### [Your assignment]
Arrange the rows starting at the one that contains "The front of the woman" and ending at the end of the rows as a Markdown table with the columns "No." and "Text", giving each row its number and its line, leaving out blank lines and pictures.

(Stored data)
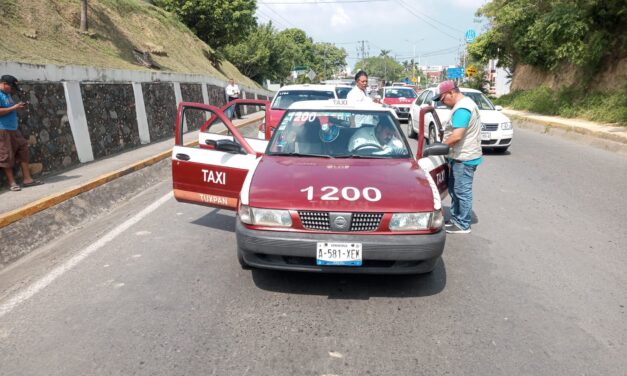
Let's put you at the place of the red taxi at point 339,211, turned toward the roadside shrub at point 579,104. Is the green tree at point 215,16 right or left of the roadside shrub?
left

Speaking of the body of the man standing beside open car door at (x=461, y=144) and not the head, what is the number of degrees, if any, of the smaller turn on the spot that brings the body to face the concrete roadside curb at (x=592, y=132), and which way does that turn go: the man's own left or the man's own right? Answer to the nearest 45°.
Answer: approximately 90° to the man's own right

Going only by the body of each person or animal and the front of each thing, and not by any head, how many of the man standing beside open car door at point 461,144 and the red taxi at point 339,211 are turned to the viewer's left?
1

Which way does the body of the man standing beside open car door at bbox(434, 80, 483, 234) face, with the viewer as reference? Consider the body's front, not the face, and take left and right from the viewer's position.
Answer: facing to the left of the viewer

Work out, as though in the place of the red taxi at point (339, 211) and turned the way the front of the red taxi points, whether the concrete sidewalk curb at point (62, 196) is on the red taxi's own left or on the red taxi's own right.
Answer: on the red taxi's own right

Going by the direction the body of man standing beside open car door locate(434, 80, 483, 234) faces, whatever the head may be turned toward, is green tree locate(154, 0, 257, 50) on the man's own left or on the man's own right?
on the man's own right

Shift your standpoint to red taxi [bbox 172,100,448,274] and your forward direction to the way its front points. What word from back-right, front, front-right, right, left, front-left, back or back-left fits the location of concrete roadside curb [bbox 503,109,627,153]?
back-left

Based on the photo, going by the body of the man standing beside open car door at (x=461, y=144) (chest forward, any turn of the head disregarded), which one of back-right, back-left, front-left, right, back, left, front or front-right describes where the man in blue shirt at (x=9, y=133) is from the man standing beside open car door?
front

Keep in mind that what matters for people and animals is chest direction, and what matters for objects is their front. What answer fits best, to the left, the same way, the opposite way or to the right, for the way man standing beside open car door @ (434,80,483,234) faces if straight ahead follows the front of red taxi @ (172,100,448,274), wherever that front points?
to the right

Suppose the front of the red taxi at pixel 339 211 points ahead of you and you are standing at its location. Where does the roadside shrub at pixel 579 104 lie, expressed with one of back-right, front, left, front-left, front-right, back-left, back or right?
back-left

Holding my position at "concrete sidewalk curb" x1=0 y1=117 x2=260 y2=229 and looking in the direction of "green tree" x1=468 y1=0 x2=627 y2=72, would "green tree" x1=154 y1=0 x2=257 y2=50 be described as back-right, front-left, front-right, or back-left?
front-left

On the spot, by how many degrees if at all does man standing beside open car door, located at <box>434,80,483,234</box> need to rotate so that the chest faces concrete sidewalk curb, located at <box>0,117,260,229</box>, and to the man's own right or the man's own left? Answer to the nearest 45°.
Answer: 0° — they already face it

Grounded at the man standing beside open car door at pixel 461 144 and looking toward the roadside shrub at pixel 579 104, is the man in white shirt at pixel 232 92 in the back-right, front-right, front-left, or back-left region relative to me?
front-left

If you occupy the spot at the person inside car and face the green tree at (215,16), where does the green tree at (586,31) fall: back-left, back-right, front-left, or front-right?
front-right

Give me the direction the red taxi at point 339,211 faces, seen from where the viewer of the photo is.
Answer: facing the viewer
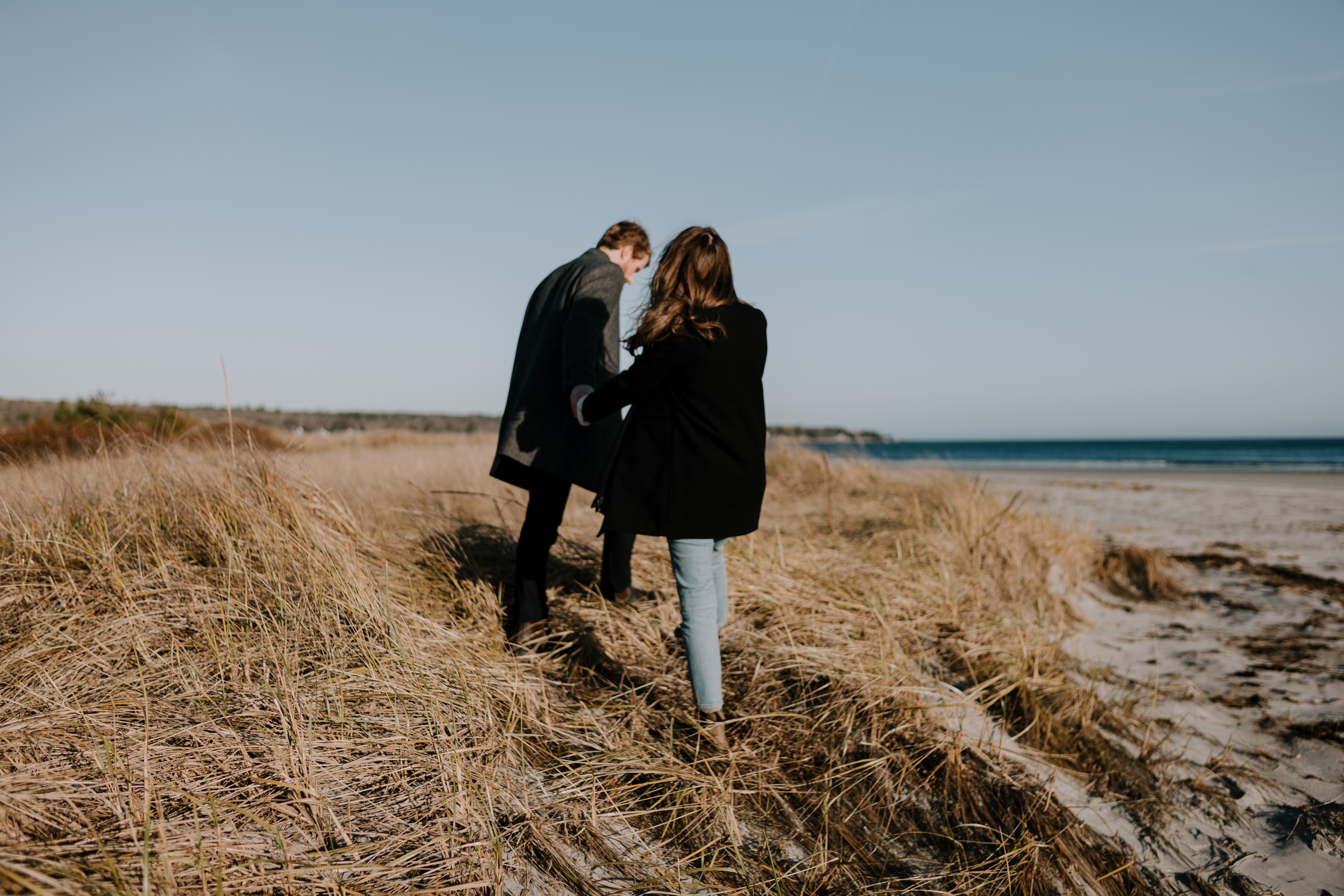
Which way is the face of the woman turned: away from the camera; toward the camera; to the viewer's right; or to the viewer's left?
away from the camera

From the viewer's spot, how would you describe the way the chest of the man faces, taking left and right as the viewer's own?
facing away from the viewer and to the right of the viewer

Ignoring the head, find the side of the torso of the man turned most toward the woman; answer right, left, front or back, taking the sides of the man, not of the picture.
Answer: right
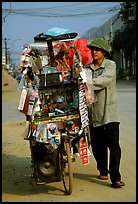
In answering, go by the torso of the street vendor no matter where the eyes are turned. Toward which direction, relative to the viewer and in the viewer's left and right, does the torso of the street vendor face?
facing the viewer and to the left of the viewer

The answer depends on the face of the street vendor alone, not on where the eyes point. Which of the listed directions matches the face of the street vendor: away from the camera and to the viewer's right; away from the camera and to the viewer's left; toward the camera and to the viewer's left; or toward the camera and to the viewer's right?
toward the camera and to the viewer's left
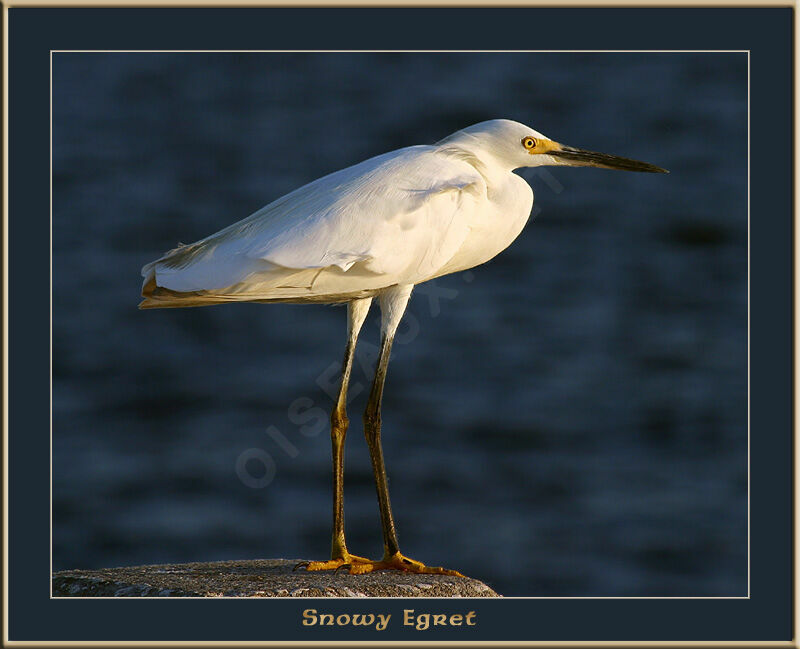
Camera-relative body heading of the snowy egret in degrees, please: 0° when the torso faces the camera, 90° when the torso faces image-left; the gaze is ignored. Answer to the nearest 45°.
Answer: approximately 270°
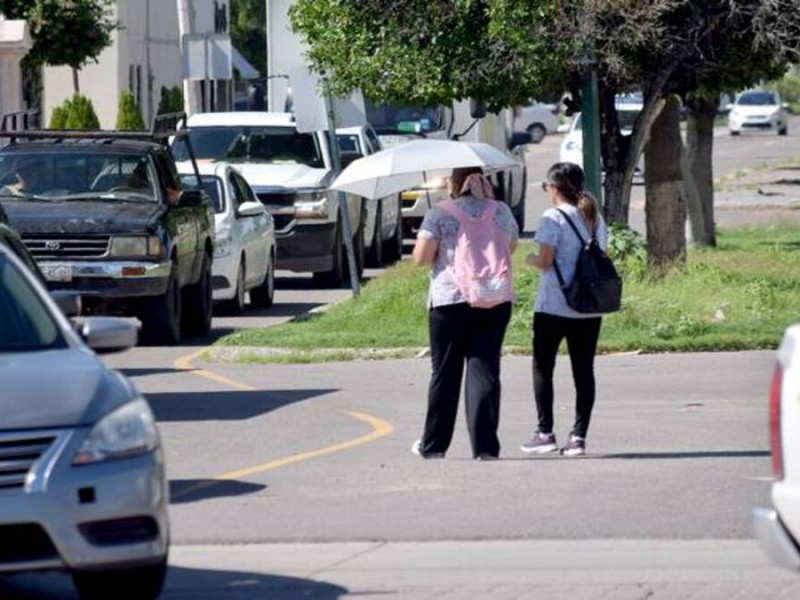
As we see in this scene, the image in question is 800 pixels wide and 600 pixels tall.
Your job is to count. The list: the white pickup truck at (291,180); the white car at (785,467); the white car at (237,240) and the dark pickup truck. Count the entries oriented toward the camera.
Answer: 3

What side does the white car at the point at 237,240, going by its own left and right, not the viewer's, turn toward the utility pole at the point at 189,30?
back

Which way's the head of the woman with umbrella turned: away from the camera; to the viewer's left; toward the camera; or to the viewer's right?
away from the camera

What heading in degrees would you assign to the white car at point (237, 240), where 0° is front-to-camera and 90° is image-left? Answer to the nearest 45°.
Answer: approximately 0°

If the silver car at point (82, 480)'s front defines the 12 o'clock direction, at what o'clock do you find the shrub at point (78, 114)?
The shrub is roughly at 6 o'clock from the silver car.
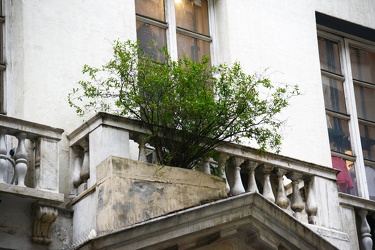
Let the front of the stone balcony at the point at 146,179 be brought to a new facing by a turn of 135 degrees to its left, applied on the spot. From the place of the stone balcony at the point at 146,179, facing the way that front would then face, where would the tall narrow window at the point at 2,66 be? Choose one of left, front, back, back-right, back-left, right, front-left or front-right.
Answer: left

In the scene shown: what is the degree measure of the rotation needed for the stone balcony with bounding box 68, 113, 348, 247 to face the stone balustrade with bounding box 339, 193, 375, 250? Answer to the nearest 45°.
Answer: approximately 90° to its left

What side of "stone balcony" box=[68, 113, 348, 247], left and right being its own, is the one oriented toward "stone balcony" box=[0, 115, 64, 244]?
right

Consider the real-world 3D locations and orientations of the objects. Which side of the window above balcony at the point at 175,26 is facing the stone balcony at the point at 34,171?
right

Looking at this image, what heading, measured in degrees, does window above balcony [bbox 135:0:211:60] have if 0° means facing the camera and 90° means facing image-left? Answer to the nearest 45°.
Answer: approximately 315°
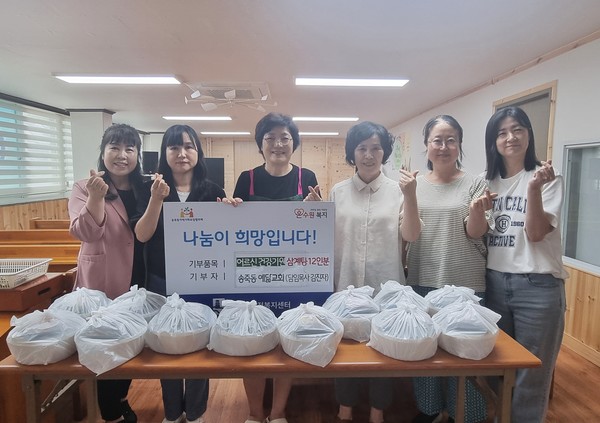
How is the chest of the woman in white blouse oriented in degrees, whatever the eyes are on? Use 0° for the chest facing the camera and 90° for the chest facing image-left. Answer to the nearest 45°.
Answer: approximately 0°

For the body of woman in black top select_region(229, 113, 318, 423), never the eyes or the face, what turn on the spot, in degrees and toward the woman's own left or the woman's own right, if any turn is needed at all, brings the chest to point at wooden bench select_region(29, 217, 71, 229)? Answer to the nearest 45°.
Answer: approximately 135° to the woman's own right

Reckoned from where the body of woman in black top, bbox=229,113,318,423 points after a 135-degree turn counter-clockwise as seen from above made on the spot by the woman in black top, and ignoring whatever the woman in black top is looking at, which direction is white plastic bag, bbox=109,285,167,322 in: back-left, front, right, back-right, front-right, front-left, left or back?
back

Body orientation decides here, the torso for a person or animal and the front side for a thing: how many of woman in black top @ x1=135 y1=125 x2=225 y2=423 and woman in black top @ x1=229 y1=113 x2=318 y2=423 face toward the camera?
2

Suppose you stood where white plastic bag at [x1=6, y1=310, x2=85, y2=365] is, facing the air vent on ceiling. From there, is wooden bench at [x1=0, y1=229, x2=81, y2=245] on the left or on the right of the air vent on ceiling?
left

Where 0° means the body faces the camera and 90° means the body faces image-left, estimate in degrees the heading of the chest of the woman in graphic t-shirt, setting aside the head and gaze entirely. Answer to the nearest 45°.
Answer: approximately 45°

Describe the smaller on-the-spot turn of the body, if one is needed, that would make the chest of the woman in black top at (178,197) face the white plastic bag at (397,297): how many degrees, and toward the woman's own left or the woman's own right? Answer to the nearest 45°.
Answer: approximately 45° to the woman's own left

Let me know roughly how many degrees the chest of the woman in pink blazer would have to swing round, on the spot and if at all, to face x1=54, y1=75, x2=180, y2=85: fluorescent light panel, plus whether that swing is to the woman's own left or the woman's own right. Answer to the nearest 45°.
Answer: approximately 135° to the woman's own left

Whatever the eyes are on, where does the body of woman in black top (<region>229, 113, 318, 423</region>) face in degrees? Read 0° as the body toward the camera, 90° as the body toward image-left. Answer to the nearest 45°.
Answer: approximately 0°

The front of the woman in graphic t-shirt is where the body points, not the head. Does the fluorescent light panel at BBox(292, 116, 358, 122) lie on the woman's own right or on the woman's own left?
on the woman's own right
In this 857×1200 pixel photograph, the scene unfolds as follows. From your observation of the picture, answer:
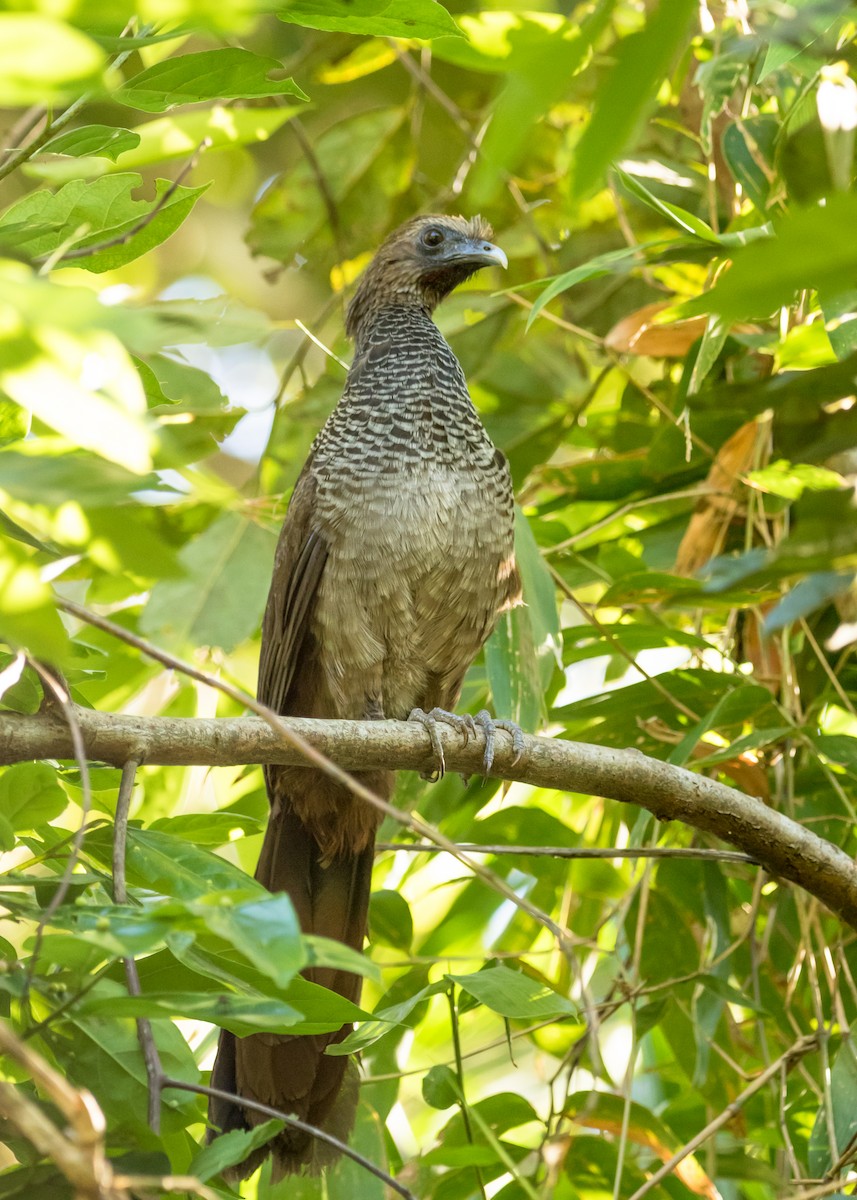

### [Your solution]
| No. | Text |
|---|---|
| 1 | The front of the woman in graphic t-shirt is where the body points, not the head. Does the fluorescent light panel at BBox(292, 116, 358, 122) lie on the woman's own right or on the woman's own left? |
| 2 | on the woman's own right |
| 3 | In this 857×1200 pixel photograph, the scene unfolds as follows. From your observation of the picture, answer: |